_Assigned task 1_
Decide whether each statement below agrees with the text on Earth's subsystems. Answer yes or no for each, quoting the exact words of the text that settle it.
(a) The lithosphere is divided into 15 major tectonic plates.
(b) Cold air moves toward the poles.
(c) The atmosphere filters out ultraviolet radiation.
_Assigned task 2_
Write the next part of the text on Earth's subsystems, picking up after its final sentence.

_Text excerpt_

# # # #

Description of the subsystem and how it works
Explanation of how the sphere is linked to others
The atmosphere is a thin blanket of gases that surround the earth. It transport heat and water and filters out deadly ultraviolet radiation. Furthermore the atmosphere is always on the move. When the atmosphere moves, it evens out differences in temperature between the chilly poles and warm equator. Warm air moves towards the poles and cold air towards the equator. Mainly Nitrogen, Oxygen as well as argon, carbon dioxide, helium and neon.
The atmosphere links with all other subsystems to influence the climate, trigger geological processes and affect life all over the earth.
It is the solid outer part of the earth which includes the brittle upper portion of the mantle and the crust, the outermost layers of Earth’s structure. The elasticity and ductility depends on temperature, stress and the curvature of the earth. Two types of lithosphere: Oceanic, Continental which are associated with the corresponding plates. The lithosphere is broken up into 15 major tectonic plates and most of the tectonic activity takes place on the boundary of these plates. The movement of tectonic plates is made possible the thermal energy from the mantle part of the lithosphere. The thermal energy makes the rocks of the lithosphere more elastic.

# # # #

_Data for analysis_
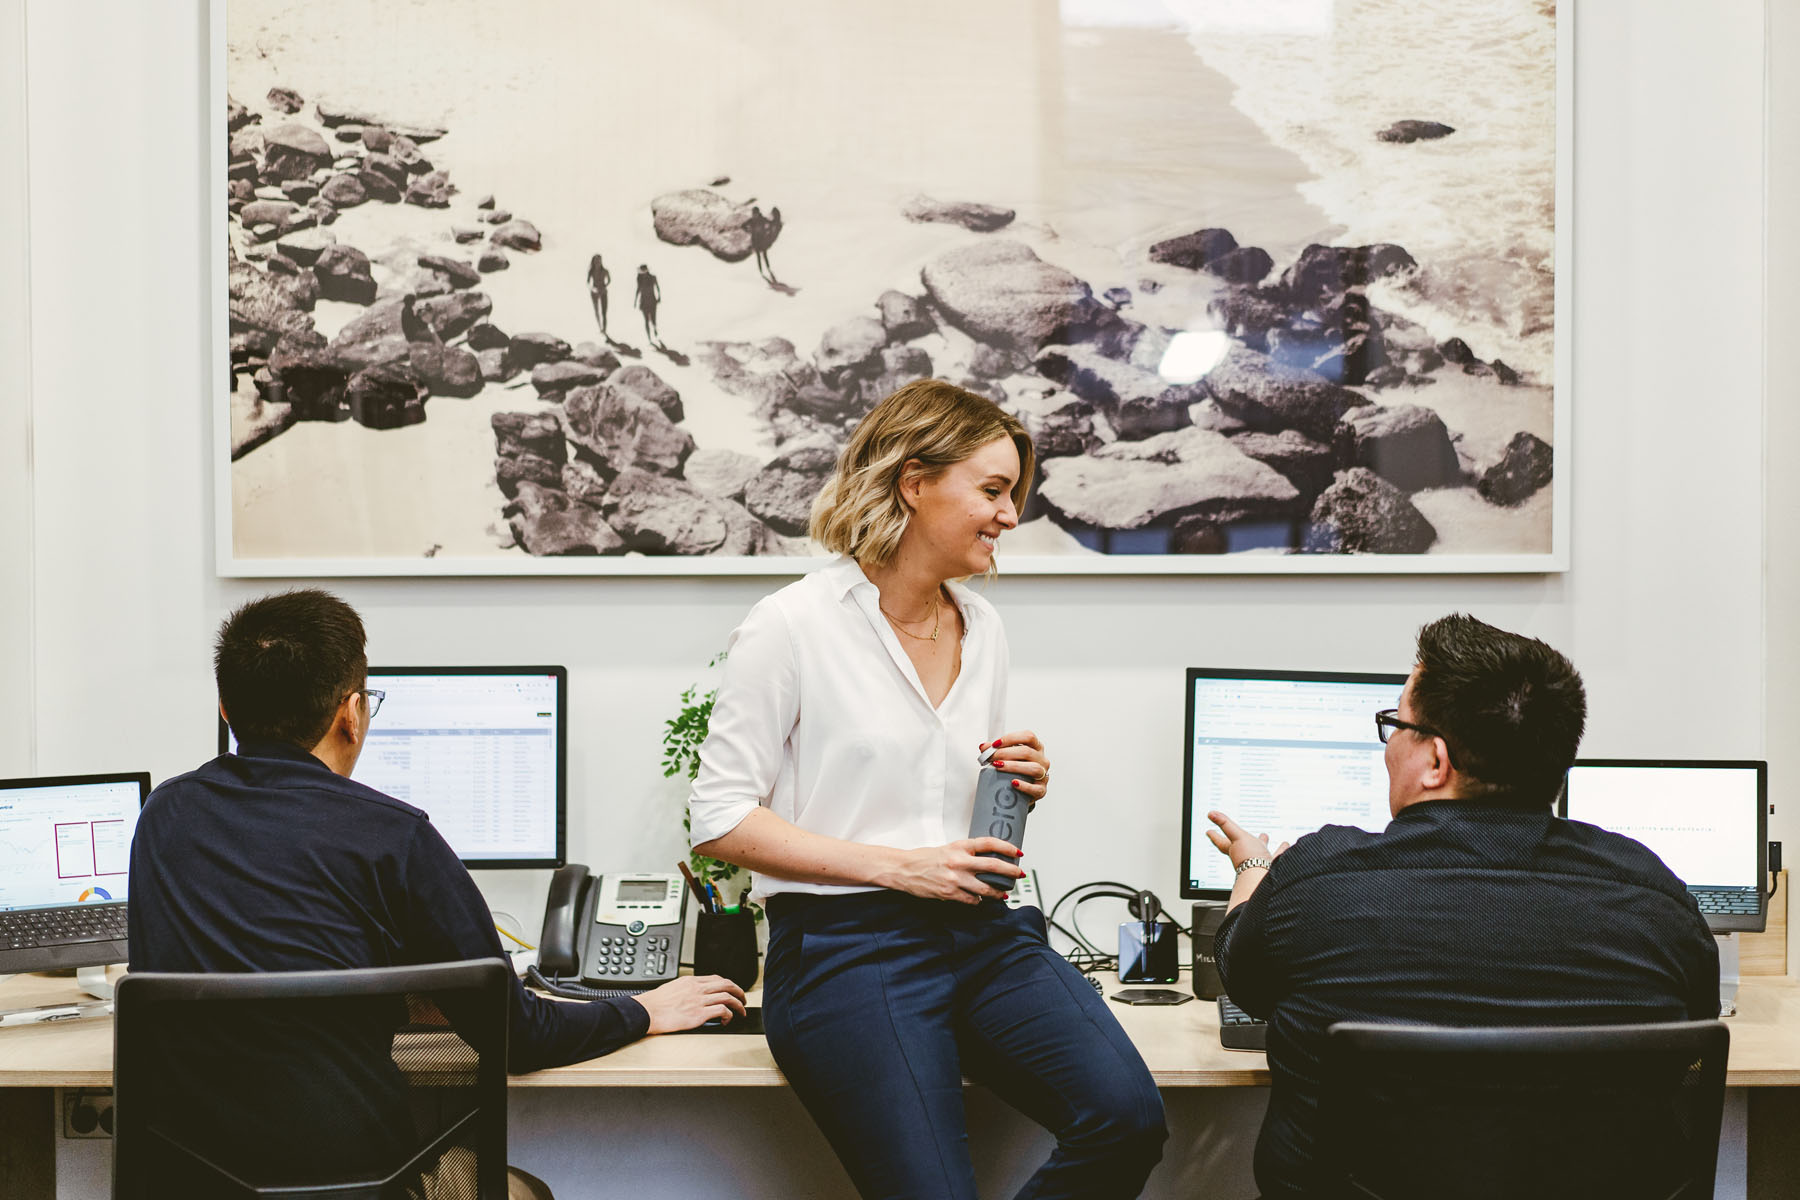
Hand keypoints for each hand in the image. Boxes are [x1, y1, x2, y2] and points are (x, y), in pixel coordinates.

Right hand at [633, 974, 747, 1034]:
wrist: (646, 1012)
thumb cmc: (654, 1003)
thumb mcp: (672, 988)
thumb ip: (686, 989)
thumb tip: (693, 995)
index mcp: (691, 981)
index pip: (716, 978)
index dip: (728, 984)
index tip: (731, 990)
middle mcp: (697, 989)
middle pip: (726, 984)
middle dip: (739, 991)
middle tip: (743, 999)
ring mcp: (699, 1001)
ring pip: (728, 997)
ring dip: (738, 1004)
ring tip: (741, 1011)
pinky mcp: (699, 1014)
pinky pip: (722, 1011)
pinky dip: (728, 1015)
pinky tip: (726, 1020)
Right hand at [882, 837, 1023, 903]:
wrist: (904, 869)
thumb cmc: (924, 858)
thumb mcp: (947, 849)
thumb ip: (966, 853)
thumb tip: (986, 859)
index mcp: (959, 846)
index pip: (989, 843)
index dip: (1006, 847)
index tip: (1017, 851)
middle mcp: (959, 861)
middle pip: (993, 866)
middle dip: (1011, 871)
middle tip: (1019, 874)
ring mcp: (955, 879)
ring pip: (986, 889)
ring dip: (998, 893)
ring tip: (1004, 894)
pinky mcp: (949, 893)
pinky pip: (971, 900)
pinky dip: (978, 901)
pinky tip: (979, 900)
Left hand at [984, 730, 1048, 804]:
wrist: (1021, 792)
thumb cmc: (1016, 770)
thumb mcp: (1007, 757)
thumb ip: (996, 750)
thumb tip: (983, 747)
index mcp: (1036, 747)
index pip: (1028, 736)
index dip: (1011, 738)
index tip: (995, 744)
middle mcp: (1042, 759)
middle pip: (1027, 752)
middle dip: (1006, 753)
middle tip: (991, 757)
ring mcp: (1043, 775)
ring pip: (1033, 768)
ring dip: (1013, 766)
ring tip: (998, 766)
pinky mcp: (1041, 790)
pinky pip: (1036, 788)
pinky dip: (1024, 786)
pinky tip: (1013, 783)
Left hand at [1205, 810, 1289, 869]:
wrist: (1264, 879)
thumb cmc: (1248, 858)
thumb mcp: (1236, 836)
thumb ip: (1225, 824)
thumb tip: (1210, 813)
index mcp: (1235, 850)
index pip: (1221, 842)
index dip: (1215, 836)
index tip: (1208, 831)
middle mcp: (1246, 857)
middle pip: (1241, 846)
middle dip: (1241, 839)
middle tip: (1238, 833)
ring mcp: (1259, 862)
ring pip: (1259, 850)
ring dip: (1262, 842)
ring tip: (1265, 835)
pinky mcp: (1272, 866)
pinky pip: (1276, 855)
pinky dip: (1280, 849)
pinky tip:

# # # #

_Response area 1_
(a) Yes: "The lithosphere is broken up into 15 major tectonic plates"
(b) No: "Warm air moves towards the poles and cold air towards the equator."
(c) Yes: "filters out deadly ultraviolet radiation"

_Response area 2_
All the spheres interact to influence diverse elements like ocean salinity, biodiversity and landscape. The pedosphere is part of the lithosphere made of soil and dirt. The pedosphere is created by the interaction of all 5 subsystems. Enormous hard rocks of the lithosphere can be grounded to powder by the powerful movement of a glacier (cryosphere). It also interacts with atmosphere, hydrosphere and cryosphere to influence temperature differences on earth. For example: the mountain range of the lithosphere is interacting with the lower air pressure of the atmosphere and the snowy precipitation of the hydrosphere.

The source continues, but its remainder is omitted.